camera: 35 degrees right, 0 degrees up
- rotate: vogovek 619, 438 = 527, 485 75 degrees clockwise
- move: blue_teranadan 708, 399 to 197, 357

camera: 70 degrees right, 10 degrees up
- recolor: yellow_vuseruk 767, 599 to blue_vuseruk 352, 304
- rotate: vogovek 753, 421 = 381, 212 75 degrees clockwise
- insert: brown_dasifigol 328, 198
·····
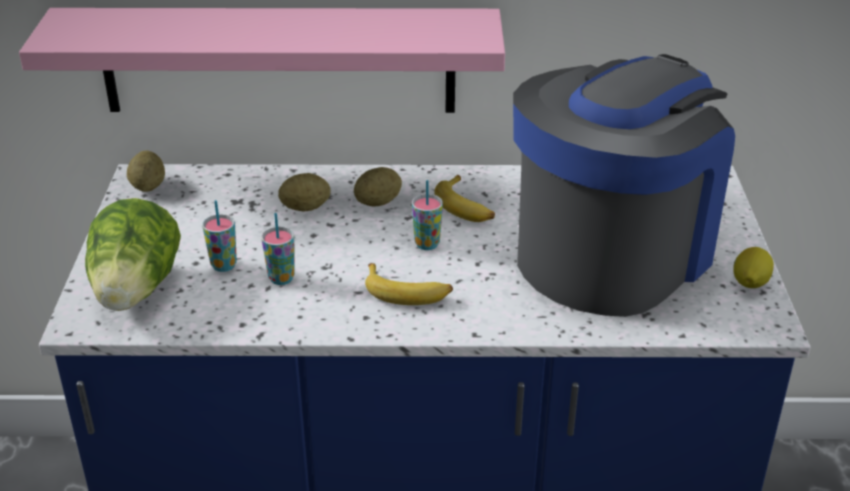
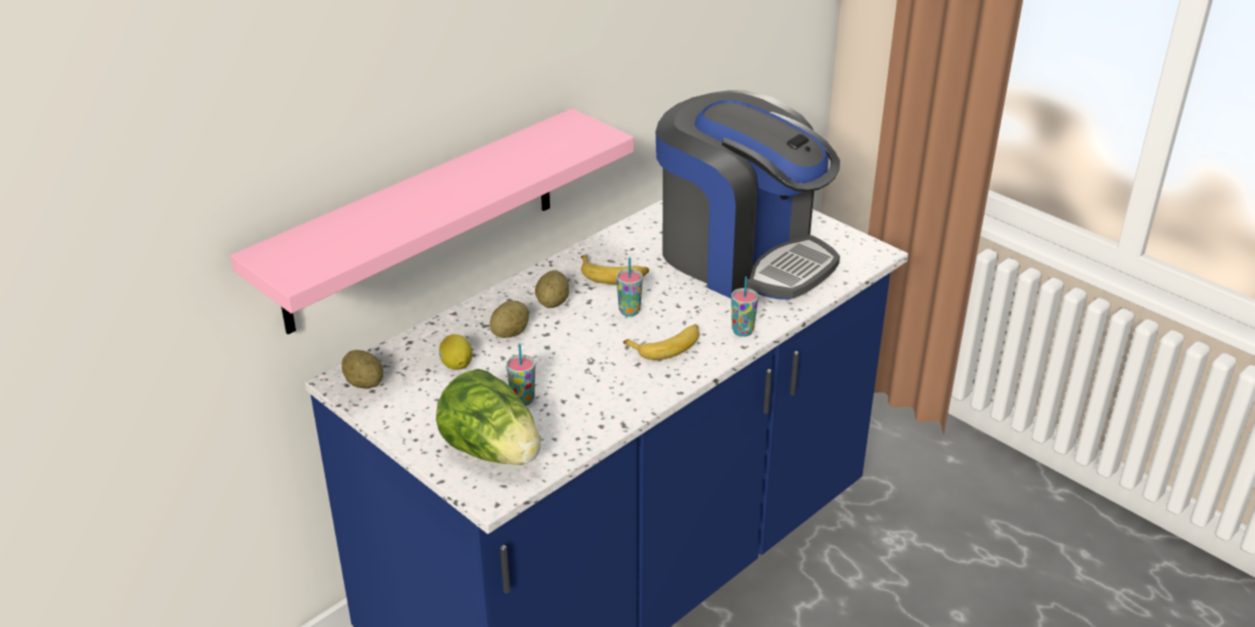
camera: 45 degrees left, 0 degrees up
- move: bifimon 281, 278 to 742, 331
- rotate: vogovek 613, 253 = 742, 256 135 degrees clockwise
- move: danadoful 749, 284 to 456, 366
·····
**DIRECTIONS**
Restate word for word only the lines above from the line containing "- move: blue_teranadan 708, 399 to 197, 357" to the line containing "- insert: brown_dasifigol 328, 198", both of them included.

**RESULT BELOW**
- move: blue_teranadan 708, 399 to 197, 357

camera: 70 degrees right, 10 degrees up
- recolor: yellow_vuseruk 767, 599 to blue_vuseruk 352, 304
- rotate: vogovek 753, 421 = 381, 212 75 degrees clockwise
- insert: brown_dasifigol 328, 198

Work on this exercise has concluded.